W3C home > Mailing lists > Public > www-ql@w3.org > October to December 2002

RE: Things that one can define with XML schema but cannot query w ith XQuery?

From: Kay, Michael <Michael.Kay@softwareag.com>
Date: Thu, 31 Oct 2002 17:21:28 +0100
Message-ID: <DFF2AC9E3583D511A21F0008C7E621060453DD28@daemsg02.software-ag.de>
To: Marko Smiljanic <markosm@cs.utwente.nl>, www-ql@w3.org

> This is a question about XML Schema and XQuery
> <!-- Excuse me if this was already discussed, I had no time 
> to carefully read the whole history of this mailing list -->
> Lets take the part of some XML schema definition:
> <xs:element name="root">
>     <xs:complexType>
>         <xs:sequence maxOccurs="5">
>             <xs:element name="A"/>
>             <xs:element name="B" minOccurs="0"/>
>         </xs:sequence>
>     </xs:complexType>
> </xs:element>
> It defines that <root> can "contain" from 1 up to 5 sequences 
> of two elements <A/> and <B/>.  <B> does not have to exist.
> E.g. an XML instance confirming to XML schema above:
> <root>
>     <A>1</A>
>     <B>2</B>
>     <A>3</A>
>     <!-- non existing element B -->
>     <A>4</A>
>     <B>5</B>
> </root>
> We can assume that the XML schema designer had a specific 
> semantics in mind when he specified that a sequence <A/><B/> 
> should repeat it self.
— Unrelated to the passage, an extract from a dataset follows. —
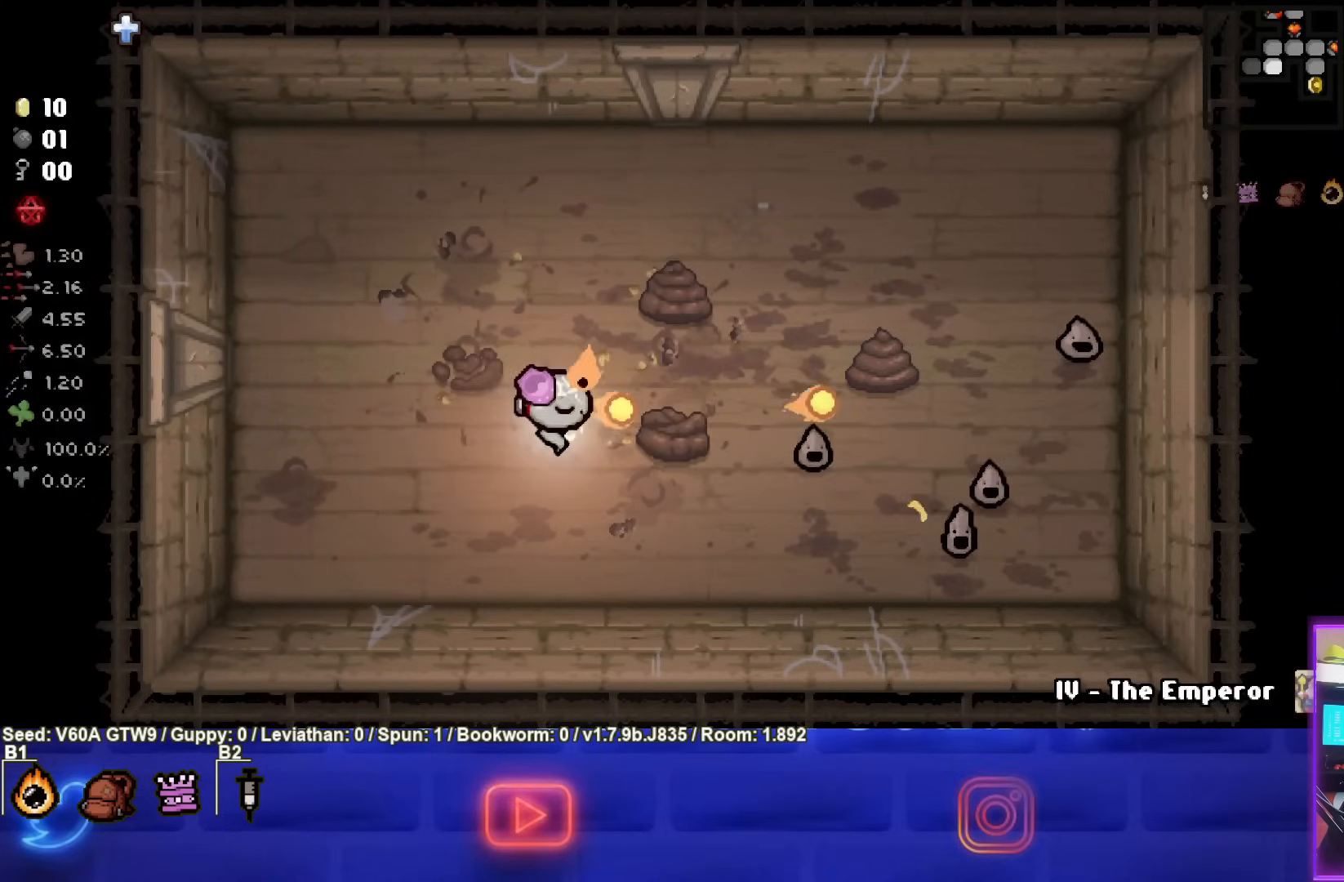
{"buttons": ["CIRCLE"], "left_stick": "center", "events": [[83, "CIRCLE", "down"], [83, "left_stick", "left"], [250, "left_stick", "center"], [267, "CIRCLE", "up"], [450, "CIRCLE", "down"]]}
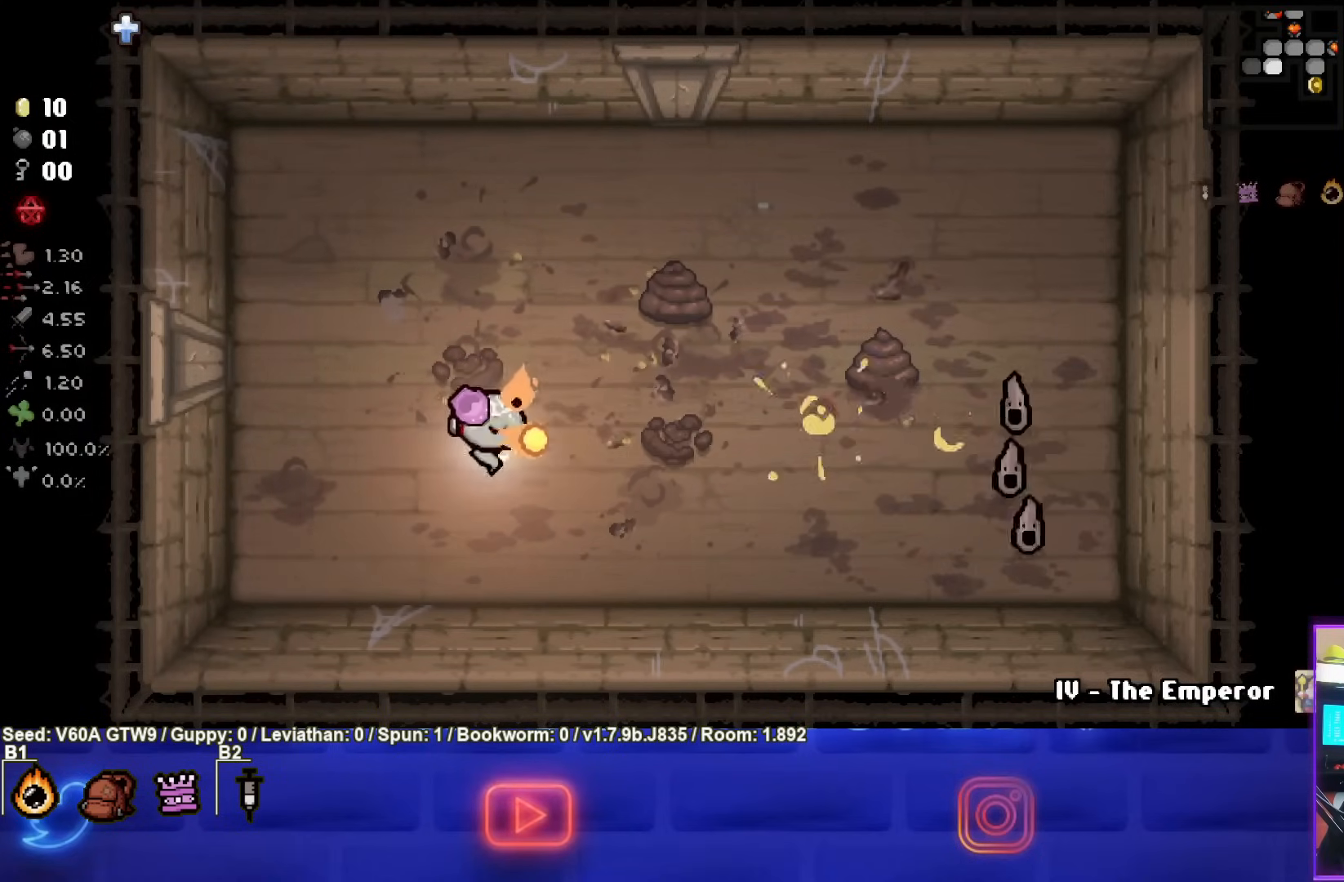
{"buttons": [], "left_stick": "center", "events": [[17, "left_stick", "right"], [133, "CIRCLE", "up"], [267, "CIRCLE", "down"], [467, "CIRCLE", "up"], [467, "left_stick", "center"]]}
E.g. <A/> can be the name of a man and 
> <B/> can be his address. We thus have from 1 to 5 pairs of 
> person name / person address (where address does not have to 
> be specified). Note that each single person is represented by 
> one sequence. I can say that sequence has a clear semantics 
> i.e. 1 sequence = 1 person. (and each person has a name and 
> an address)
> My questions are:
> a) How can we specify a query in XQuery language saying that 
> I'm interested in 2nd persons address (i.e. <B>). (The answer 
> should be empty for the example above).

You are quite right that these structures are very difficult to query. These
come up quite frequently in XSLT, I usually refer to them as "positional
grouping" problems. There are two classes of solution, one involves a
recursive function processing the sequence of siblings, the other involves
treating it as a value-based grouping problem, using the ID of the start
element of a group as the grouping key. Unfortunately the second solution
relies heavily on the use of the generate-id() function and the sibling
axes, neither of which are available in XQuery.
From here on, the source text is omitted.